肥満症の場合、チルゼパチドやセマグルチドを服用することで、体から脂肪を除去されやすくなる。しかし、肥満症は慢性的で複雑な疾患であるため、最初に太った原因を解決することは出来ない。薬をやめると体重は元に戻ってしまうのだ。
高血圧(高血圧症としても知られている)と比較するのが、より適切かもしれない。高血圧の治療は一生続く。肥満も同じだ。薬は効くが、服用している間だけである。(肥満症は高血圧症よりも複雑で、さまざまな要因が高血圧症を引き起こし、また長引かせるからだ)。
したがって、いくつかの同時アプローチが必要となる。薬物療法は効果的な管理の重要な一部ではあるが、それだけでは不十分なことが多い。また、薬物療法を中止すると、食事の量を減らすなど、体重を減らすための他の戦略が台無しになることもある。
なぜ服薬をやめてしまうのだろうか?
研究試験によると、参加者の6%から13.5%が、主に副作用を理由に服薬を中止している。
しかし、これらの研究では、コストや広く供給される問題のために中止を余儀なくされた人のことは考慮されていない。このような理由で、過去数年間にどれだけの人が服用を中止したかはわからない。
従って、服用を中止することが身体にどのような影響を及ぼすかを理解することが重要である。
では、中止するとどうなるのか?
チルゼパチドやセマグルチドの使用を中止すると、体内から排出されるまでに数日(あるいは数週間)かかる。その際、様々なことが起こってくる:
- 脳と腸の両方が満腹感を得るために働いていた薬がなくなるため、再び空腹を感じ始める。
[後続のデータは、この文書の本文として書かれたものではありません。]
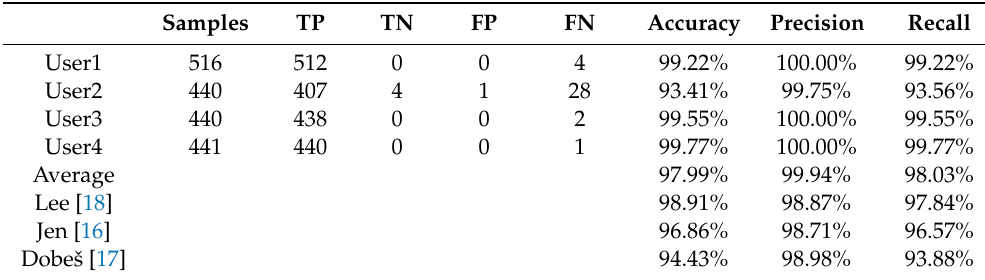
Table 6. Eye detection result.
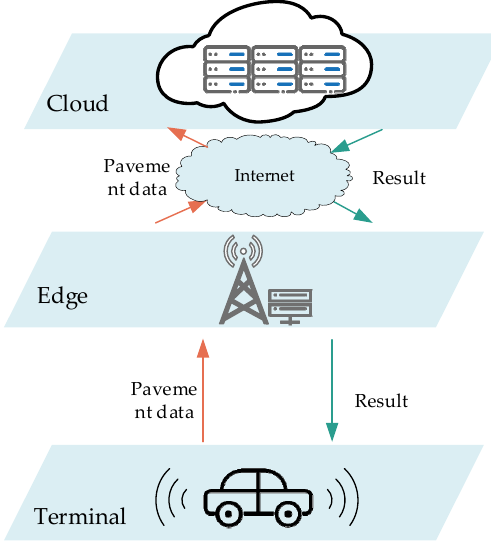
Figure 1. System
- 血糖値が上昇するのは、薬が膵臓に作用しなくなり、血糖値をコントロールできなくなるためだ。糖尿病だけでなく肥満もある場合は、血糖値を許容範囲に保つために他の薬を服用する必要があるかもしれない。糖尿病の有無にかかわらず、血糖値を安定させるためにGI値の低い食品を食べる必要があるかも知れない。
- 長期的には、体重が元に戻ると、ほとんどの人が以前の血圧やコレステロール値に戻る。
- 体重は骨格筋よりも脂肪の方が早く増加するため、体重の増加はほとんど脂肪の形で起こる。
薬を服用している間は、脂肪よりも骨格筋の減少の方が少ないのだが、薬を使う使わないにかかわらず、体重が減れば筋肉の減少は避けられない。問題は、薬をやめると、体が脂肪を優先的に増やすことだ。
薬をやめたり始めたりすることは問題になるのか?
チルゼパチドやセマグルチドで体重が変動する人は、ヨーヨーダイエットの弊害を経験するかも知れない。
ダイエットのオンとオフを繰り返すと、体にとってはジェットコースターに乗っているようなものだ。体重が戻るたびに、体は血圧や心拍数の上昇、糖分や脂肪の扱い方の変化に対応しなければならない。通常よりも大きな変動に対応しなければならないため、心臓や循環器系全体にストレスがかかる。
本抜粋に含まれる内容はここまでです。